Natural Resources Minister Seamus O’Regan says aerial surveys last fall estimated that upwards of 147,000 pine trees over eight million hectares were killed this past year — and the federal government’s plans to help its provincial counterparts battle the beetle. Alberta has estimated that $11-billion worth of pine in Alberta’s forests are under direct threat.
The beetle was first spotted in western Alberta in the early 2000s, but has spread more rapidly over the past decade, leading Alberta to invest a half billion dollars over that timeframe as scientists struggle to find ways to halt its spread.
To the east, the government of Saskatchewan is investing in detection, hoping to detect evidence of the beetle immediately if it crosses Saskatchewan’s western border. Finding the beetles is done through aerial surveys, with researchers pinpointing infested areas by spotting the telltale red crowns of the dead trees.
“Saskatchewan is the gateway to the east,” O’Regan notes. “The beetle is within 50 kilometres of the border and there aren’t any more natural barriers to its expansion.”
Many trees in British Columbia, which has a longer history with the beetle, have an “institutional memory” and can fight off infestations. The trees to the east are “naïve trees” with no defenses, says O’Regan.
Huge swathes of dead trees not only spell disaster for the forestry sector, but increase the possibility for devastating wildfires.
While residents may not have enjoyed Alberta’s unusually cold winter last year, the sustained temperatures of below -30 Celsius are thought to have killed off about 90 per cent of the beetles in the Jasper and Hinton areas. That presents a unique opportunity for the federal and provincial governments to combine their resources to strike hard in 2020 and over the next couple of years.
The funding announced by Natural Resources Canada includes $60 million to the Government of Alberta for forest management and research, $6.9 million to Parks Canada to mitigate the impacts of the mountain pine beetle in the Rocky Mountain National Parks, and $1.5 million to Natural Resources Canada to enhance its core research program.
“The destruction by this beetle disrupts forest management operations, increases wildfire risks, impacts watersheds and jeopardizes sensitive habitats and wildlife — that’s why it’s so important for federal and provincial governments to coordinate things on the ground,” says O’Regan.
The most important and difficult step is detecting newly infested trees. Scientists will use aerial surveys and studies on the ground to detect where the beetles have spread and the potential pathways they might take to spread eastward to Saskatchewan. Much of the focus will be on the eastern edge of the beetles’ spread.
Canadians are experts at aerial surveillance — the minister notes we’ve been conducting aerial surveys since the early 1920s, having recognized the importance of trees — for forestry and recreation, as well as an indicator of the health of the environment — for one hundred years.
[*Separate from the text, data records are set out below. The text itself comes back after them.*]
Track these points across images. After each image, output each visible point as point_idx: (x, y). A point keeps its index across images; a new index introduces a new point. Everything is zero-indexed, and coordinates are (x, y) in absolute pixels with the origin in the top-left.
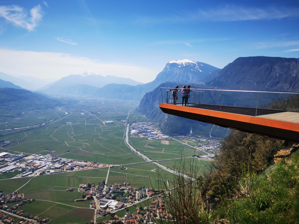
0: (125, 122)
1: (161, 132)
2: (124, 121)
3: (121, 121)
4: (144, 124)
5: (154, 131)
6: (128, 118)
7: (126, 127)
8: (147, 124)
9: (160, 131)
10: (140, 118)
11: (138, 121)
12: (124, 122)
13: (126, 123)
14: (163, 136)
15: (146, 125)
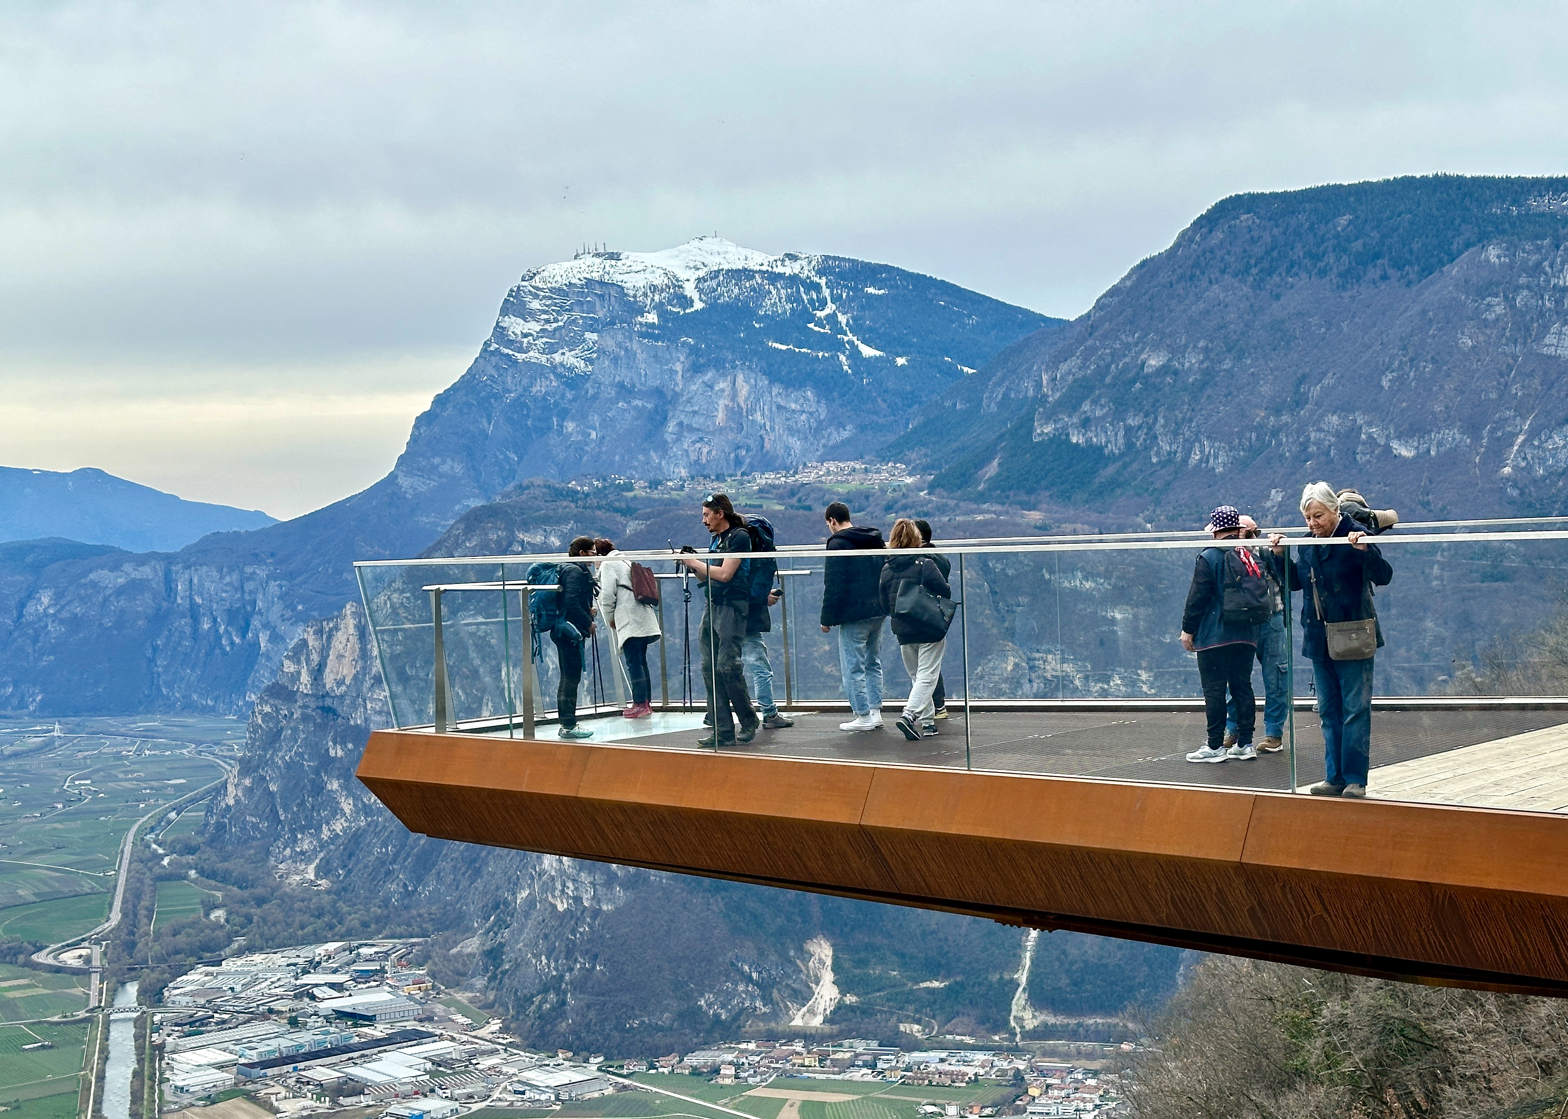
0: (82, 974)
1: (504, 1030)
2: (70, 958)
3: (41, 958)
4: (313, 965)
5: (428, 1027)
6: (116, 917)
7: (107, 1024)
8: (346, 956)
9: (495, 1025)
10: (260, 901)
11: (241, 941)
12: (75, 972)
13: (95, 979)
14: (535, 1076)
15: (335, 971)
“This is an infestation started at B.C. and Alberta and is now moving toward Saskatchewan. It could become a real threat, perhaps, to Ontario. So the federal government has a very real role to play here, working closely with provincial governments which are very close to the ground,” the minister says.
“I’d like to think that if we have the funding and the science and the wherewithal, we can figure this out. It’s devastating for our trees. It’s devastating for the regional economy. It’s devastating for species at risk. It’s devastating for biodiversity.”